This report is available in pdf format: pdfEckhardt .pdf

ABSTRACT

Analyses of stormflow samples collected from tributaries to Cayuga Lake in western New York shortly after application of atrazine and metolachlor to agricultural fields in June 1998 indicate that the highest concentrations, and the bulk of the loads of the two herbicides in the three tributaries was transported during peak flows. Concentrations of metolachlor metabolites remained high after the flow peaked as the soils drained. In contrast, deethylatrazine concentrations, which were generally low, increased only slightly during stormflow, apparently because the parent compound (atrazine) degrades at a much slower rate than metolachlor.
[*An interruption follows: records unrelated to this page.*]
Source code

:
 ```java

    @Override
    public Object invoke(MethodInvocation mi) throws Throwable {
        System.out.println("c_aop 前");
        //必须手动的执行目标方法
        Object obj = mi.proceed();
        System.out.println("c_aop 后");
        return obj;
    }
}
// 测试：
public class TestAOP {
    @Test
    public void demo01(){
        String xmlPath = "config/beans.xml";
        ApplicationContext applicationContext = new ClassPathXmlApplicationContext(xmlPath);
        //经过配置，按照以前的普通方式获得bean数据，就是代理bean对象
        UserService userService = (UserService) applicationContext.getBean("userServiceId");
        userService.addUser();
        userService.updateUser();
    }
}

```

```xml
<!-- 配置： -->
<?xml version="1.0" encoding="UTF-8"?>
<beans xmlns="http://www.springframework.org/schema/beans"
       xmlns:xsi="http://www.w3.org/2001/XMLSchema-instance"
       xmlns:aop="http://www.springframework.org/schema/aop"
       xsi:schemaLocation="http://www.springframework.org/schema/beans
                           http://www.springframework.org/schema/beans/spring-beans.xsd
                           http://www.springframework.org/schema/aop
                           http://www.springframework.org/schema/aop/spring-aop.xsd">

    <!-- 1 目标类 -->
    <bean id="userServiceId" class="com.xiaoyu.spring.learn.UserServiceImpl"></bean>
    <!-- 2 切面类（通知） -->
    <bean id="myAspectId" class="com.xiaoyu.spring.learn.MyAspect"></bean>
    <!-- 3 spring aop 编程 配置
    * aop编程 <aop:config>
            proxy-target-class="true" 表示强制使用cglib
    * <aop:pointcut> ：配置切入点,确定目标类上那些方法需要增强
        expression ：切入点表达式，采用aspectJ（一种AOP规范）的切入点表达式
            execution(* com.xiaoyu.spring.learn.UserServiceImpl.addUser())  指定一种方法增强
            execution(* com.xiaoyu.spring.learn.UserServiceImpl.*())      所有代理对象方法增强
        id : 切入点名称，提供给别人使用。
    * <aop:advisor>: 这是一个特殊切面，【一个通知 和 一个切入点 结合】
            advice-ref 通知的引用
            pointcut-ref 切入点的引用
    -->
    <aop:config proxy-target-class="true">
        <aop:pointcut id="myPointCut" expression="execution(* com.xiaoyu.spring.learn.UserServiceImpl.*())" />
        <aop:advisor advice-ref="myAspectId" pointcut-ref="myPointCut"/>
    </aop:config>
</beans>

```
Far more metolachlor-ESA (a degradation compound) was transported than any other pesticide or degradate; this indicates that it is relatively stable and mobile in the hydrologic environment. The ratios of a metabolite concentration to that of other metabolites and the parent compound in stream-water samples showed that base flow in the tributaries before the storm was enriched with metolachlor-ESA, but not with metolachlor or metolachlor-OA. After the storm, the ratio of metolachlor-OA to metolachlor increased markedly in the base flow; apparently metolachlor-OA that is formed in soils after pesticide application is readily leached but does not persist in ground water as much as metolachlor-ESA does. Water samples taken from Cayuga Lake in July, after the early-summer flush of pesticide residues in June, indicated fairly uniform concentrations of herbicides throughout the lake --from 0.2 to 0.6 µg/L for atrazine and from 0.05 to 0.3 µg/L for metolachlor. The ratios of the three metabolites to their parent compounds were significantly higher in lake water than in the three tributaries, possibly as a result of (1) the inflow of ground water that enters the lake directly from adjacent agricultural land, and (2) the transformation of the parent compounds during their residence in the lake.